| Wow, I listened to the first six minutes on your recommendation and was pretty put off. The speaker mocks his audience of Microsoft engineers (like not in fun, he is really saying their culture sucks). He is dismissive of "reactive programming" as nonsense from architecture astronauts, without giving a remotely fair description of what it actually is. His straw-man of "var x = 10; println(x); x = 42; println(x)" is not reactive, because "x" is not a function of other mutable state in the model. I've never heard of reactive programming until five minutes ago, but I can tell this just by reading the Wikipedia excerpts from his own slides (and a little follow-up reading confirms this). I'm all for rabble-rousing, but if you're throwing punches you should know what you're talking about. At 17:30 he makes a joke about a Steve Jobs function that says "iPhone", "iPad", "iCloud", and then "terminates naturally". Holy bad taste. EDIT: others have pointed out that with extra context this is more obviously a self-deprecating and good-natured shtick. |
> He is dismissive of "reactive programming" as nonsense from architecture astronauts, without giving a remotely fair description of what it actually is.

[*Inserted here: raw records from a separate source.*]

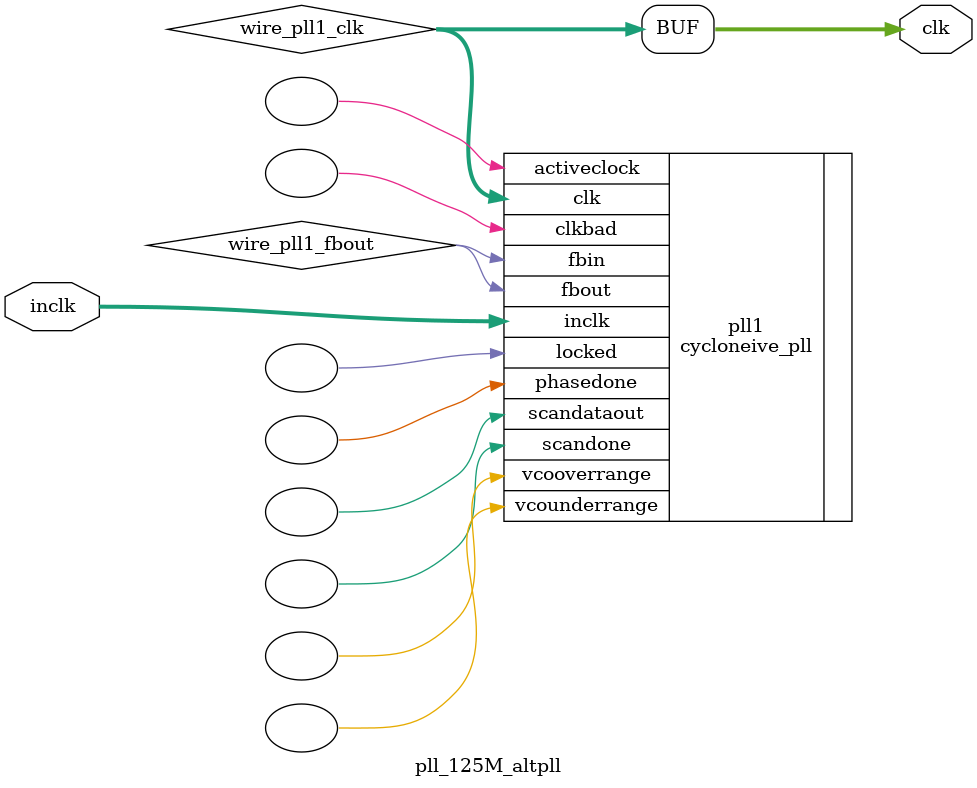
<source format=v>






//synthesis_resources = cycloneive_pll 1 
//synopsys translate_off
`timescale 1 ps / 1 ps
//synopsys translate_on
module  pll_125M_altpll
	( 
	clk,
	inclk) /* synthesis synthesis_clearbox=1 */;
	output   [4:0]  clk;
	input   [1:0]  inclk;
`ifndef ALTERA_RESERVED_QIS
// synopsys translate_off
`endif
	tri0   [1:0]  inclk;
`ifndef ALTERA_RESERVED_QIS
// synopsys translate_on
`endif

	wire  [4:0]   wire_pll1_clk;
	wire  wire_pll1_fbout;

	cycloneive_pll   pll1
	( 
	.activeclock(),
	.clk(wire_pll1_clk),
	.clkbad(),
	.fbin(wire_pll1_fbout),
	.fbout(wire_pll1_fbout),
	.inclk(inclk),
	.locked(),
	.phasedone(),
	.scandataout(),
	.scandone(),
	.vcooverrange(),
	.vcounderrange()
	`ifndef FORMAL_VERIFICATION
	// synopsys translate_off
	`endif
	,
	.areset(1'b0),
	.clkswitch(1'b0),
	.configupdate(1'b0),
	.pfdena(1'b1),
	.phasecounterselect({3{1'b0}}),
	.phasestep(1'b0),
	.phaseupdown(1'b0),
	.scanclk(1'b0),
	.scanclkena(1'b1),
	.scandata(1'b0)
	`ifndef FORMAL_VERIFICATION
	// synopsys translate_on
	`endif
	);
	defparam
		pll1.bandwidth_type = "auto",
		pll1.clk0_divide_by = 2,
		pll1.clk0_duty_cycle = 50,
		pll1.clk0_multiply_by = 5,
		pll1.clk0_phase_shift = "0",
		pll1.compensate_clock = "clk0",
		pll1.inclk0_input_frequency = 20000,
		pll1.operation_mode = "normal",
		pll1.pll_type = "auto",
		pll1.lpm_type = "cycloneive_pll";
	assign
		clk = {wire_pll1_clk[4:0]};
endmodule //pll_125M_altpll
//VALID FILE

</source>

That's because his presentation is from React 2014, so he can fairly assume that the audience has some idea of what he's talking about, because "reactive" is the freaking topic of this audience - http://reactconf.com/
> if you're throwing punches you should know what you're talking about
Well, he kind of does. He's one of the architects of Reactive Extensions (Rx) and now he's contributing to RxJava. I don't agree with many of his opinions, for example I think they made design mistakes while architecting Rx, but he's OK in the knowledge department ;-)
> At 17:30 he makes a joke about a Steve Jobs function that says "iPhone", "iPad", "iCloud", and then "terminates naturally". Holy bad taste.
He also makes the same joke about himself - was trying to explain how streams are terminated, either naturally or by error (the joke on himself was that he was fired, i.e. onError).